The canoe is repaired with bark, gum and wattap.

May 28 ~ The guide and I went across to the Indian Village for a supply of bark, gum and wattap to mend our canoes in case of need. …We slept that night at the foot of Petites Ecors, Carrilon Rapids, opposite Pointe Fortune. At Petites Ecors, the river was confined between steep banks. [Gum, bark and wattap are canoe supplies. Gum was made by boiling the pitch from pine trees and pressed along the seams. When it hardened, it made them watertight. Wattap—either spruce or hemlock root—was used to sew pieces of bark together. Carillon, Point Fortune and Chute a Blondeau are modern towns that still bear the names used several centuries ago for landmarks on the river.]

May 29 ~ Slept at the chute a Blondeau.

May 30 ~ Walked up the Long sault [rapids] which the men call 3 leagues long. In it they made three portages and we slept two nights at the head of the third, where I saw the first cross or grave mark. I am told it is that of a young Christian Indian who was drowned in attempting to run the rapid in his canoe.

[At the Long Sault, in 1660, Adam Dollard and his followers died resisting an attack by Iroquois.]

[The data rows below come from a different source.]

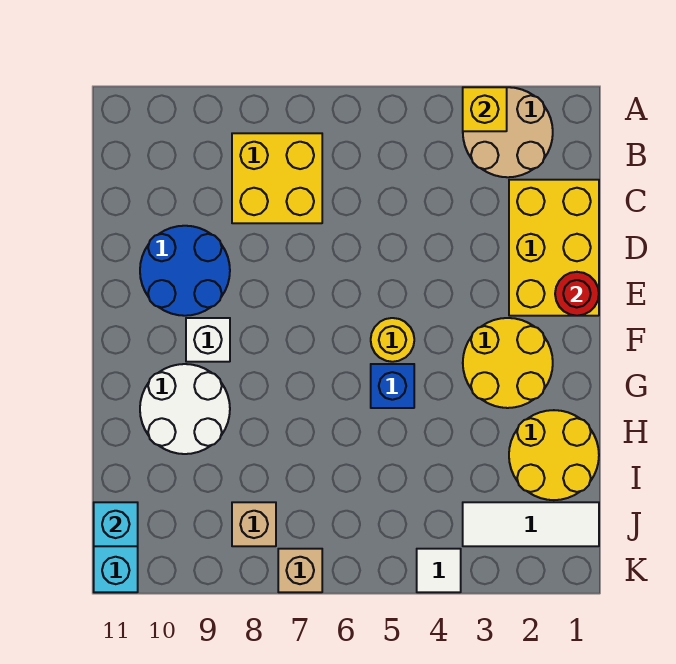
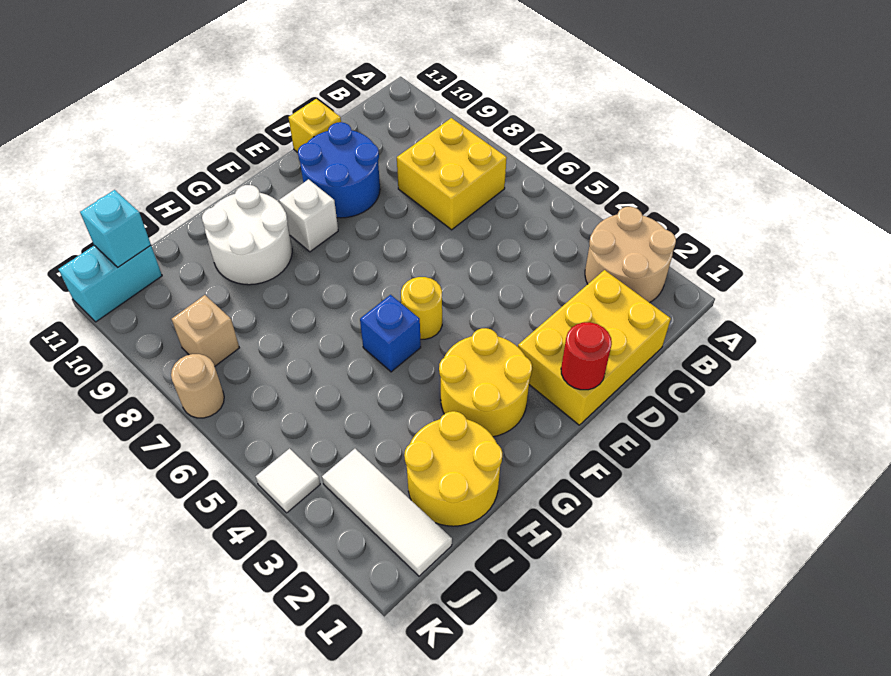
yellow 1x1 brick [463,87,507,131] -> yellow 1x1 brick moved to [288,99,341,152]
tan 1x1 brick [278,549,322,592] -> tan 1x1 round brick [171,354,224,418]

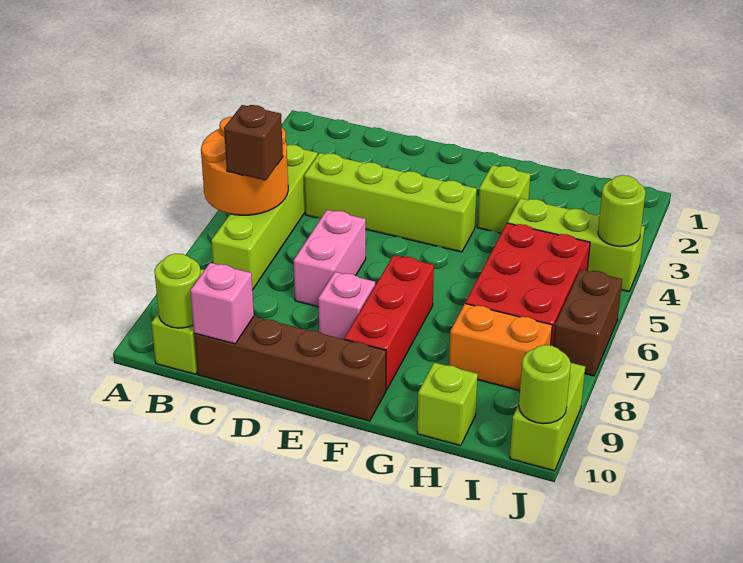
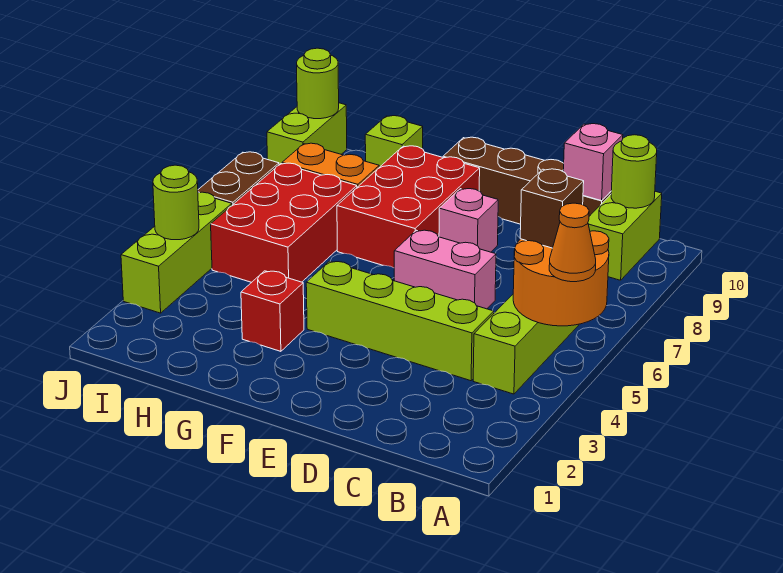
none -> orange 1x1 cone [549,203,596,282]
pink 1x2 brick [294,210,366,307] -> pink 1x2 brick turned to [394,230,496,309]
red 1x3 brick [344,255,434,390] -> red 2x3 brick [337,146,480,268]
lime 1x1 brick [477,165,530,233] -> red 1x1 brick [241,271,304,351]
lime 1x3 brick [507,198,645,292] -> lime 1x3 brick turned to [121,192,232,313]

We spent two nights at this place to await the arrival of our associate brigade, guided by Denis who broke one of his Canoes and is gone back to the village of the Lake of the two mountains either to get another or materials to repair the broken one. The guide’s orders being to wait for the associate Brigade, we are likely to lose much time on the road.

 

[Because his journal is long, this is only part 1 — of 5. I will continue posting his entries until he arrives at the rendezvous, in early July. ]

Source:

Five different diaries are contained in this volume.

“Five Fur Traders of the Northwest” edited by C.M. Gates. (Minnesota Historical Society, St. Paul, 1965)  Macdonell’s diary is the second account.